Alors que les troupes américaines achèvent leur évacuation d’Afghanistan et que l’annonce d’un gouvernement taliban* est attendue d’ici peu, Dominique de Villepin est revenu sur les ratés de l’intervention occidentale dans le pays, sur France Inter.
L’ancien Premier ministre, resté célèbre pour son refus d’engager la France en Irak en 2003, estime que les Occidentaux sont tombés dans trois travers différents. Il a d’abord fustigé «la peur», qui a rattrapé les États-Unis et certains pays européens après les attentats du 11 septembre, les forçant à renier «leurs valeurs démocratiques», voire à recourir au «mensonge». Des mensonges que Washington a multipliés pendant près de 20 ans passés en Afghanistan, selon lui.
«Ça fait des années que les militaires américains savent très bien qu'ils ne marquent pas de points en Afghanistan, que la situation est catastrophique. Les bulletins de victoire de l’armée américaine, les politiques américains affirmant “nous contrôlons les choses, les choses s’améliorent”, c'est un mensonge pur et simple», a ainsi déclaré Dominique de Villepin à France Inter.
Celui qui fut aussi ministre des Affaires étrangères a ensuite condamné l’illusion du recours à «la force» pour enrayer le phénomène terroriste sur un sol étranger. L’ingérence militaire, en particulier dans des États fragiles, ne peut que se retourner contre ses instigateurs, selon lui.

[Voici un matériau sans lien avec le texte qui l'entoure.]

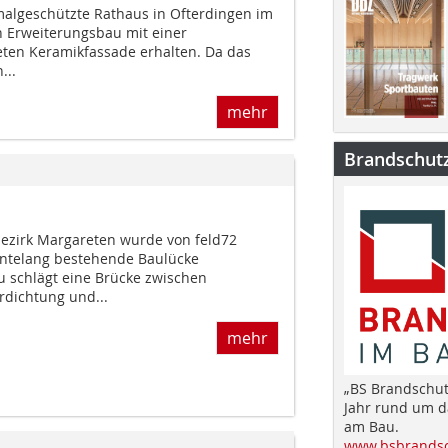
algeschützte Rathaus in Ofterdingen im
n Erweiterungsbau mit einer
eten Keramikfassade erhalten. Da das
...
mehr
Brandschut
ezirk Margareten wurde von feld72
hntelang bestehende Baulücke
 schlägt eine Brücke zwischen
rdichtung und...
mehr
„BS Brandschut
Jahr rund um 
am Bau.
www.bsbrandsc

«La force militaire contre une organisation terroriste, dans des pays qui sont des États faillis ou défaillants, ne peut pas donner de résultats. Non seulement c'est inefficace, mais c'est contre-productif. Les sociétés s'organisent, s'agrègent pour contrer celui qui, très vite, au lendemain de son arrivée, devient l'envahisseur», a ainsi affirmé Dominique de Villepin à la radio publique.
Le ministre a rappelé que le principe de «résistance nationale» contre des troupes étrangères était un invariant historique, citant en exemple les soulèvements espagnols ou russes contre Napoléon.
Enfin, Dominique de Villepin a fustigé la «méconnaissance» des démocraties occidentales, qui se sont engagées en Irak et en Afghanistan sans réellement comprendre le fonctionnement de ces sociétés «complexes».
Ces trois «cercles vicieux» ont précipité l’échec de l’intervention en Afghanistan, affirme l’ancien ministre. Bilan des courses: la présence militaire occidentale n’a «pas réglé la question terroriste», mais a même «aggravé les choses», selon Dominique de Villepin.
Un retrait critiqué de toutes parts
Le retrait des troupes américaines d’Afghanistan, qui a donné lieu à des scènes chaotiques dans les rues de Kaboul à mesure que les talibans* avançaient, a été fustigé par de nombreux observateurs.
À l’opposé du discours de Dominique de Villepin, certains partisans de l’intervention en Afghanistan ont aussi regretté la débandade américaine. Bernard-Henri Lévy, fervent partisan du droit d’ingérence, a notamment dénoncé «un Vietnam sans combat, un Saïgon auto-infligé», dans un entretien à L’Express.
D’autres ont vu dans ce désengagement chaotique le signe d’un affaiblissement de la puissance américaine. Au micro de Sputnik, Philippe de Villiers a ainsi parlé de «faillite de l’Amérique et de l’Otan», regrettant que la France soit toujours engagée aux côtés de Washington dans l'Alliance nord-atlantique. L’ancien diplomate René Cagnat a pour sa part déclaré à Sputnik que l’Afghanistan pourrait bien être un «cimetière pour la puissance américaine, comme il l’a été pour l’URSS».